Ella no podía parar sus sollozos, Alexander estaba de pie delante de ella, sin saber qué hacer ni que decir. Sabía que le dolía que se lo recordasen, pero tenía que darle a entender cómo era realmente su padre. Ella abrazó a su hijo, empapándole toda la camisa. Su cuerpo se encontraba rígido, sin emitir ninguna emoción ni sentimiento.

-          Mamá… basta ya, así no vas a solucionar nada –dijo susurrándole al oído.

Alexander le pasó un brazo por su cintura, recostándola sobre su pecho. Sentía el frenético bombeo de su corazón, tan cerca de ella que podía transmitirle su dolor.

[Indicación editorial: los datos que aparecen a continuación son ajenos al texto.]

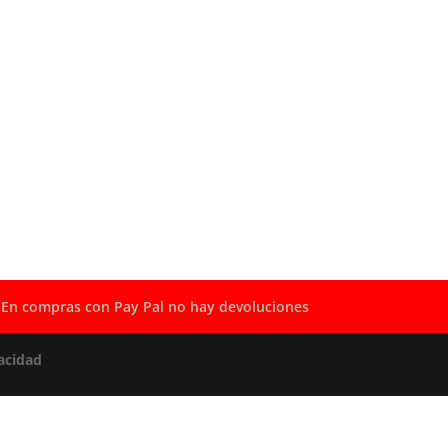
En compras con Pay Pal no hay devoluciones
acidad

-          Sí, es verdad. Ya no lloro más –dijo ella, apartándose de Alexander, limpiándose las lágrimas de su rostro- Por cierto si no vienes de allí ¿de dónde vienes?
-          De una fiesta llena de críos malcriados y forrados.
-          ¡Oh! ¿Y eso? ¿Qué pintabas tú allí? –preguntó Isabel.
-          Nada mamá, ojalá no hubiera ido, solo me ha traído más que problemas –dijo recordando aquel sentimiento que nació dentro de él al sentir los gruesos labios de Eva con el contacto de los suyos.
-          Hijo, no te metas en más líos de los que tienes, por favor –le rogó su madre.
-          ¡No me digas! ¿Por qué será que tengo tantos? –dijo irónicamente Alexander.
Ella no respondió nada, se quedó ahí parada, observándole.

Alexander empezó a abrir los cajones de su cómoda, buscando una nueva camiseta que ponerse, ya que la suya estaba empapada de sudor y lágrimas. Cogió la primera que encontró, se quitó la puesta y la renovó por una limpia. Se desabrochó los cordones de sus zapatillas y las cambió por unos zapatos buenos para lucir.

-          ¿Hay algo preparado para cenar? –preguntó Alexander y ella inclinó la cabeza, afirmando.

Javier y Ana, los padres de Eva, no se encontraban aún en casa. Se habían ido a una cena de empresa de él, para recibir un nuevo fichaje en su empresa. Se encontraba sola en casa. Ahora, nada le importaba, ni el vestido que llevaba puesto, ni su manicura tan costosa, ni su melena perfectamente ondulada, ni sus tacones de Prada de más de cuatrocientos euros. Ahora Alexander ocupaba toda su mente. Todo le parecía tan confuso… Por una parte estaba feliz, había sido una de las mejores noches de su vida ¡Había besado a Alexander! Pero por la otra parte se sentía tan…desilusionada a causa del rechazo confuso de él. Empezó a dirigirse a su habitación, subía las escaleras con los tacones en las manos, no aguantaba más encima de esos dos zancos sobre los que resultaba imposible andar. Entró en su habitación, se desabrochó el vestido y lo dejó vagamente encima de la cama. Fue a lavarse la cara, limpiándose el exceso de maquillaje acumulado en su rostro. Se observó en el espejo. Aún mantenía los labios húmedos y rojos. Se los acarició imaginándose de nuevo la escena de aquel beso furtivo. Sin poder evitarlo, empezaron a caer sobre sus pómulos lágrimas acumuladas en sus ojos. Emitía largos sollozos que le desgarraban la garganta. Sus piernas poco a poco, le dejaban de funcionar hasta dejarla en el suelo, apoyada en la pared. Acurrucó sus rodillas contra su cuerpo y allí, tirada en el suelo, se sintió totalmente sola sin él. No había tenido un comportamiento así nunca, verdaderamente, sentía algo muy profundo que no se podía expresar y que nunca hubiese pensado poder sentir.